In February 1897 he went to Crete, where he was appointed as a captain in the ‘New Gendarmerie’ and subsequently transferred to the replacement all Cretan Gendarmerie and promoted to the rank of major. He was the senior officer in the Gendarmerie operating in the British-controlled sector of the island, based in Candia, modern day Iraklion or Heraklion, under control of the Ottoman governor general.

Two illustrations in the Illustrated London News of 20 March 1897 show Churchill acting as an interpreter in the suppression of the Gendarmerie mutiny.

Montenegro was appointed international peacekeeping missionary and executor of international decisions in Crete. After Churchill criticised Montenegrin officer Duke Božo Petrović which he took to be an insult to his country, he challenged Churchill to a duel under Montenegrin rules, meaning that one who wins has to behead the loser, however Churchill declined the challenge, and following mediation by Dzevat Pasha, Petrović accepted Churchill’s public apology.

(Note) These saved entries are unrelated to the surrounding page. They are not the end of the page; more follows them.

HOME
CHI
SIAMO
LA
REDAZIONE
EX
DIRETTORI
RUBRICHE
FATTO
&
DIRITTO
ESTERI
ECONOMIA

Intercommunal violence prevailed between Christians and Muslims and in Candia province (modern day Heraklion) all 36 mosques were destroyed In eastern Crete at least a thousand Muslims were murdered – around a quarter of the population, and the survivors moved to Candia where they were a resentful minority in a besieged population of 52,000 refugees living within the city walls under difficult conditions. Eighteen months later, in August 1898, the Western Powers, through the Council of Admirals, recognised the insurrectionary Christian Administration as the sole local authority in Crete. They then ordered the dismissal of the Cretan Muslims in the Dime or tax office and replaced them by Christians, which provoked an uprising. The British Vice-Consul, Lysimachus Calechorino, was also a moneylender and the Calechorino family were among the largest purchasers of Muslim land, and his unpopularity was in no small part the cause of the insurrection on 6 September 1898 when armed Muslim irregular groups attacked the British security force in Candia and began attacking the Christian population. Churchill and his mainly Cretan Muslim gendarmes were heavily outnumbered and unable to quell the insurrection, during which the British Vice-Consul and his family were killed, also 14 British military personnel, and about 500–800 Christian inhabitants are estimated to have been massacred. The British government sought to find someone responsible for the Candia massacre and tried to use Churchill as a scapegoat even though his gendarmes were heavily outnumbered and the Ottoman military forces took no action to prevent the rioting and indeed some were involved in it, and it was later revealed that the local Ottoman ruler, Ethem Bey, was himself involved in the outbreak of the violence. No action was taken against Churchill and he left Crete.

Churchill remained in Ottoman service and promoted to colonel in 1907 while working as a council member in the Gendarmerie Directorate (Jandarma Dairesi Azasý), and then Deputy Commander.

He died in Constantinople on 30 July 1918 aged 57 and is buried in the Carré St Joseph Catholic Cemetery of Feriköy, Istanbul.